The proxy contract transfers money received from bootstrap2 to the receiver  contract

In this scenario, the source of the internal transaction (from proxy to receiver) is bootstrap2, whereas the sender of that transaction is the proxy.

We test SOURCE to verify that it operates as expected. First, we test a direct transfer from bootstrap2 to the receiver contract, and then a transfer through the proxy contract as in scenario described above. In both cases, we assert that source address left in storage of receiver is that of bootstrap2:

    def test_source(self, client):
        init_store = IDENTITIES['bootstrap4']['identity']
                           1000, 'bootstrap1')

        # direct transfer to the contract
        client.transfer(99, 'bootstrap2', 'receiver', ['--burn-cap', '10'])

        source_addr = IDENTITIES['bootstrap2']['identity']
        assert_storage_contains(client, 'receiver', f'"{source_addr}"')

        # indirect transfer to the contract through proxy
        contract_addr = client.get_contract_address('receiver')
        client.transfer(99, 'bootstrap2', 'proxy',
                        ['--burn-cap', '10', '--arg', f'"{contract_addr}"'])
        assert_storage_contains(client, 'receiver', f'"{source_addr}"')

Final results

From the beginning, we’ve had a reasonable degree of testing in place; which was reflected in the core’s stability.
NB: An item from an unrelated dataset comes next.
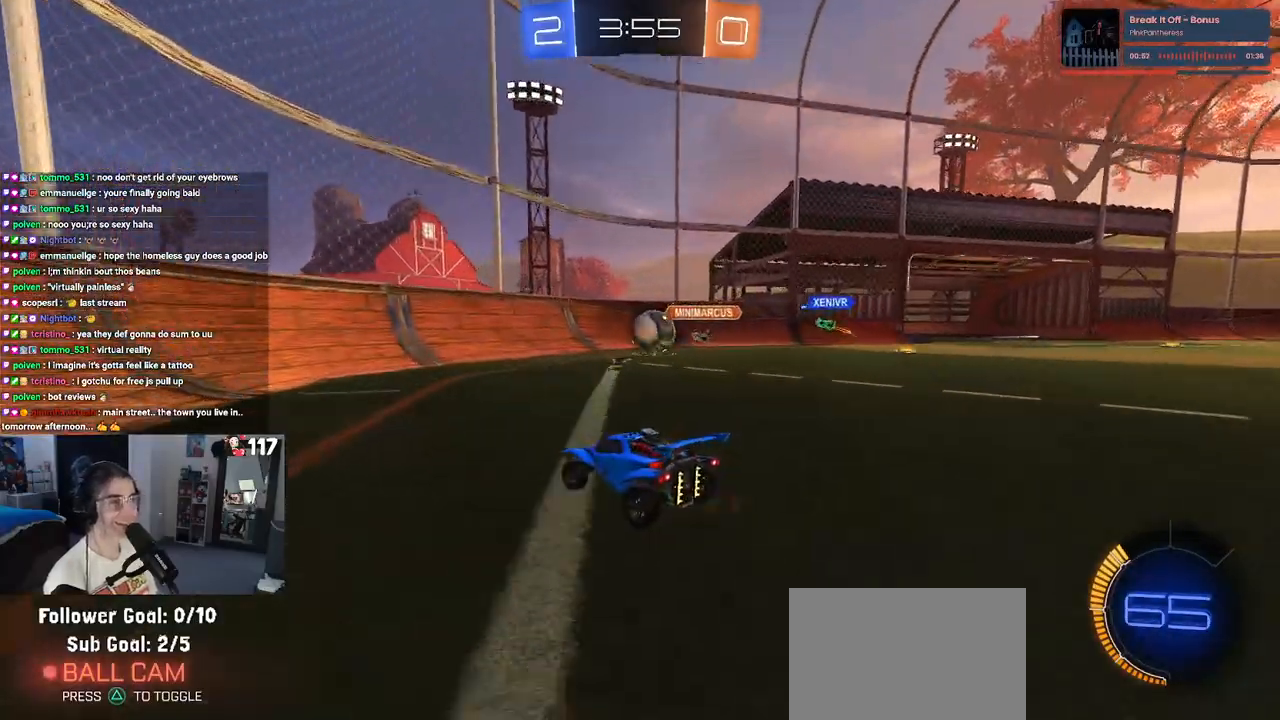
{"buttons": ["R2"], "left_stick": "down-right", "right_stick": "center", "events": [[283, "L2", "down"], [283, "R2", "up"], [317, "left_stick", "down-right"], [400, "R2", "down"], [483, "L2", "up"]]}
Despite this, we committed to achieving 100% (or close to it) of code coverage. To that end, since April 2019, we have added 7191 new Python integration tests, using 66 new test contracts. As a result of this effort, we now obtain a code coverage of 99.12%2 for the tests for the instruction integration tests and 100% for the full contract test suite. We cover all branches of the interpreter function in script_interpreter.ml.

In addition to quantifying the confidence in the test suite of the interpreter, bisect_ppx helped us discover dead code in the interpreter. The interpreter contained a “peephole optimization” for the UNPAIR macro. This optimization was supposed to match the expansion of the UNPAIR macro and transform directly a stack on the form (Pair a b) : S to a stack of form a : b : S, without executing the full expansion. To our surprise, we discovered that this branch of the interpreter is never visited during testing. Quite unexpectedly, since the UNPAIR macro is very commonly used in our test contracts.

It turns out that the optimization of UNPAIR was never applied. The expansion of this macro had been changed since the optimization was added to the interpreter, but the optimization had not been updated to match. Consequently, the pattern match in interpreter no longer matched the actual definition of UNPAIR. Thanks to bisect_ppx, we were able to detect this dead code. As gas updates in Babylon removes much of the gains from this optimization, we removed it in the current Carthage protocol.


Now that we have achieved a high level of code coverage in the interpreter, the next goal is to maintain this level and to extend it to remaining parts of the Tezos code base.

For the first objective, we have added code coverage measurements to our continuous integration system. This lets developers calculate test coverage through a button push in the CI’s interface. In the future, we would also like a developer to be automatically informed if, for example, they add a new Michelson instruction but forget to add tests verifying its implementation.

For the second objective, we are working on covering fully the type checker of Michelson, currently at 75.94% percent. To achieve this goal, we are writing both unit tests and integration tests. We are also encouraging developers to add automatic tests for all new functionality and when modifying existing behaviors.

End Notes

  1. For Python test cases, this counts the difference between test items collected by pytest when running pytest tests_python/tests/test_contract* in commit #0478afc7 and in commit #395bee9dc. For test contracts, this counts the difference between the number of *.tz files present in the src/bin_client/test/ respectively tests_python/contracts in commit #0478afc7 respectively commit #395bee9dc

  2. The missing 0.88% percent comes from a case of the deprecated STEPS_TO_QUOTA instruction which is unreachable through the tezos-client commands used for integration testing of contracts.